═══ Page extract

Bootstrap FreeKB - IBM WebSphere - Session affinity
IBM WebSphere - Session affinity

Updated:   |  IBM WebSphere articles

You may want to check out Sessions in WebSphere - Getting Started.

Sessions provide affinity, so that requests from a certain browser are routed to a certain application server. For example, let's say you have two application servers in a cluster. When a browser requests an application from the cluster, either application server 1 or application server 2 will send the browser the application. If application server 1 is the application server to send the browser the application, subsequent requests from the browser will route to application server 1, and will not invole application server 2, until the session is destroyed.

Session affinity improves performance, by allowing sessions to be accessed from cache in the application server, instead of having requests bounce between different application servers in a cluster.

══════
═══ Dataset entries

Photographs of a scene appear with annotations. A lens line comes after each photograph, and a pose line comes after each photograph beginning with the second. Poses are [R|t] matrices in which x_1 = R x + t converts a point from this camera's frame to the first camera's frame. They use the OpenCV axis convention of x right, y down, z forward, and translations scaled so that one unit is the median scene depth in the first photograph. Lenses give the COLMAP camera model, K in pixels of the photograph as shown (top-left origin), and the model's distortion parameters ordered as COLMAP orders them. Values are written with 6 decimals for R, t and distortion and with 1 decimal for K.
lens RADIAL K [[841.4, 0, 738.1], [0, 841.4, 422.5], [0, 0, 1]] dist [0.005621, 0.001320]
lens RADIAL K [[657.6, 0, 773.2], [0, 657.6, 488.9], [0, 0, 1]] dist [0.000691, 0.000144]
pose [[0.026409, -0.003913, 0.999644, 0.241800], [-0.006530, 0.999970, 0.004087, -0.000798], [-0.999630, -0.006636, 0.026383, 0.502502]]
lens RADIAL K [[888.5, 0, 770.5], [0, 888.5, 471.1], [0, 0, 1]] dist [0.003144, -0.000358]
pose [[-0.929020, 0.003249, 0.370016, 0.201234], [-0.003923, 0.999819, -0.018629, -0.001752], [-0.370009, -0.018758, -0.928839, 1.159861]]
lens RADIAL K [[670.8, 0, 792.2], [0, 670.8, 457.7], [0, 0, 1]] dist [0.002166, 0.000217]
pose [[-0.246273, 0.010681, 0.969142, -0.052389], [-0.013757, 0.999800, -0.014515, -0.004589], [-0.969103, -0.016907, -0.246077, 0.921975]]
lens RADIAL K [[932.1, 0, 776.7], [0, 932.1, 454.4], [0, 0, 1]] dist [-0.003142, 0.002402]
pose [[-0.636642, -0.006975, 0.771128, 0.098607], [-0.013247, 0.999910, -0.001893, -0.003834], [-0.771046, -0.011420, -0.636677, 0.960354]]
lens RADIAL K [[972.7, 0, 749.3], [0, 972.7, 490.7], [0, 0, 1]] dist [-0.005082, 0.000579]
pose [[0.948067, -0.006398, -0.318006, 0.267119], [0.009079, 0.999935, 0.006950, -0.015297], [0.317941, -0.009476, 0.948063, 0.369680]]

══════

Work request 1:
Answer these from the session affinity page:
(a) How many application servers are in the cluster in the example?
(b) Until what point do later requests from the browser keep routing to application server 1?
(c) From where does session affinity allow sessions to be accessed?
Work request 2:
Please retype the session affinity page between "Session affinity improves" and "different application servers in a cluster.", inclusive.

Reply 1:
(a) Two.
(b) Until the session is destroyed.
(c) From cache in the application server.

Reply 2:
Session affinity improves performance, by allowing sessions to be accessed from cache in the application server, instead of having requests bounce between different application servers in a cluster.